Filière volaille : quand l’Europe sème la zizanie dans les filières de qualité
Lancées il y a deux ans à Bruxelles, le débat sur les normes de commercialisation inquiète la filière volaille française : si ces normes venaient à être modifiées voire supprimées, des mentions fantaisistes pourraient alors apparaitre, mettant à mal les filières de qualité. Interpellée, la Commission européenne a démenti formellement vouloir mettre en difficulté les producteurs sous labels ou mentions.
Évolution du marché
La Commission européenne invoque l’évolution du marché et les attentes des consommateurs comme principaux arguments pour justifier la révision des normes de commercialisation européennes, lesquelles sont jusqu’à présent au nombre de cinq pour l’élevage de volailles :
- Alimenté avec x % de … : dont le cahier des charges précise le pourcentage d’un certain aliment (céréales, maïs, etc.) dans la formule d’alimentation.
- Élevé à l’intérieur – système extensif : règles concernant la densité dans les bâtiments par mètre carré de surface au sol.
- Sortant à l’extérieur : règles concernant l’accès permanent de la volaille à un parcours extérieur pendant la moitié de sa vie par exemple.
- Fermier – élevé en plein air : règles concernant la densité d’occupation au mètre carré d’élevage et d’accès en permanence pendant la journée à un parcours extérieur recouvert de végétation.
- Fermier – élevé en liberté : la volaille doit avoir accès en permanence pendant toute la journée à un parcours extérieur illimité.
D’après la Commission européenne, ces normes existantes ne sont amenées ni à être supprimées, ni à être modifiées. Leur liste pourrait cependant s’allonger, notamment pour mettre en valeur les mesures en faveur du bien-être animal.
Inquiétude des professionnels
L’inquiétude a cependant été vive ces derniers jours pour les professionnels de la filière avicole. En effet, une révision de ces cinq normes pouvait laisser supposer une modification de celles-ci, ouvrant potentiellement la porte à une multiplication des qualifications des modes d’élevages. Avec pour conséquences la création de confusions supplémentaires pour le consommateur, et à terme la dégradation de l’image des mentions ou labels de qualité tel que le Label Rouge.
Nos labels de qualité n’auraient rien à craindre
La Commission européenne se veut rassurante : elle assure demeurer attentive aux cahiers des charges déjà existants, et ne pas vouloir ajouter de complexité sur les étiquettes. Notamment, nous pouvons lire site de la Commission :
Les termes “Volaille de plein vent”, “poulet à l’air libre”, “poulet des champs” ne font pas partie des discussions en cours avec les États membres. La notion de “liberté” est déjà couverte par trois des cinq indications et ne sera pas impactée : les indications impliquant un mode d’élevage en liberté ne vont pas changer.
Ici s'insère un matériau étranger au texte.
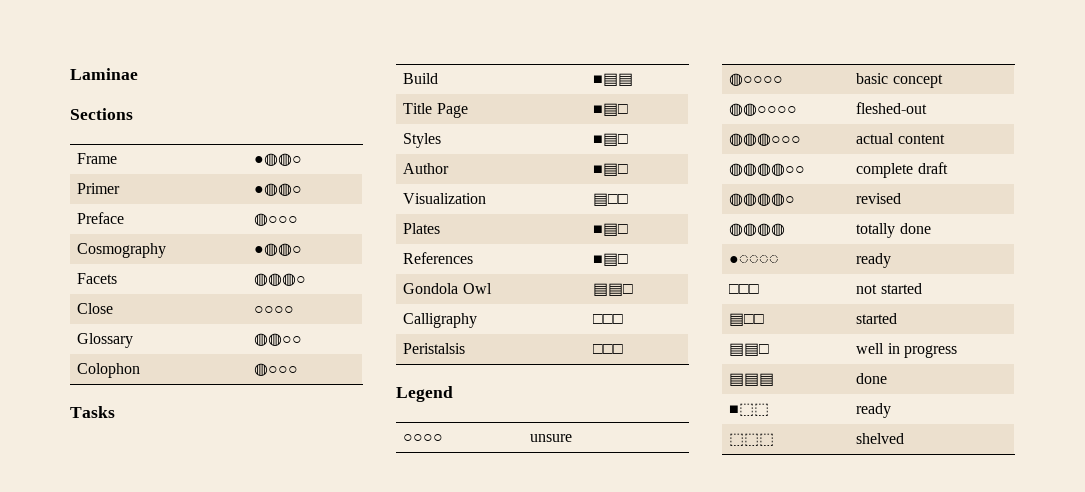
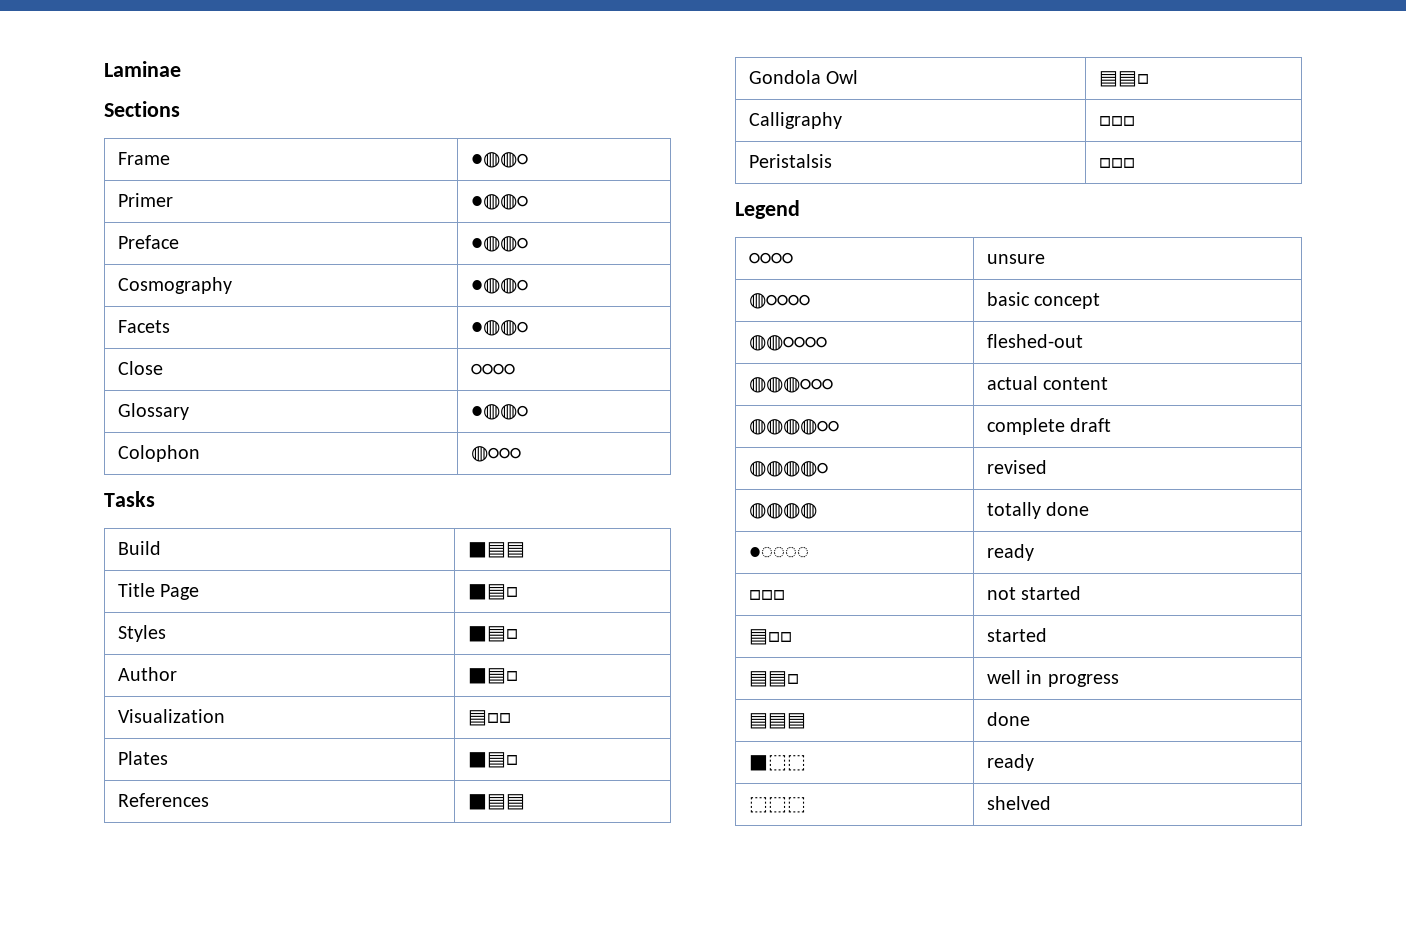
[254,213,299,227] ◍○○○ -> [471,236,529,252] ●◍◍○
[254,273,307,287] ◍◍◍○ -> [471,320,529,336] ●◍◍○
[254,333,303,347] ◍◍○○ -> [471,404,529,420] ●◍◍○
[593,253,629,266] ■▤□ -> [468,794,526,810] ■▤▤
Au-delà du débat, c’est la question de la clarté pour le consommateur qui finit toujours par se poser. Les labels sont censés faire l’objet de contrôles stricts dont les normes sont définies au niveau européen. En France, c’est l’INAO qui est garante de leur bonne application et qui s’assure de la démarche rigoureuse des producteurs pour arborer ces labels, appuyé par les certificateurs agréés.
Mais depuis plusieurs années, la multiplication des mentions ou allégations, auxquelles sont venus s’ajouter des scores (écoscore, nutriscores…), contribue à diluer les messages forts des labels officiels. Les professions doivent donc demeurer vigilantes à ce que de nouvelles normes, bien qu’encadrées, ne viennent pas affaiblir les premières. La Bretagne est particulièrement concernée, totalisant 24 signes sur son territoire en volaille de chair sur son territoire (dont 22 Labels Rouges et deux IGP) et quatre Labels Rouges en poules pondeuses. L’organisme de gestion « Fermiers d’Argoat » s’était d’ailleurs associé à l’Anvol et au Synalaf pour alerter sur les risques d’une modification de ces normes.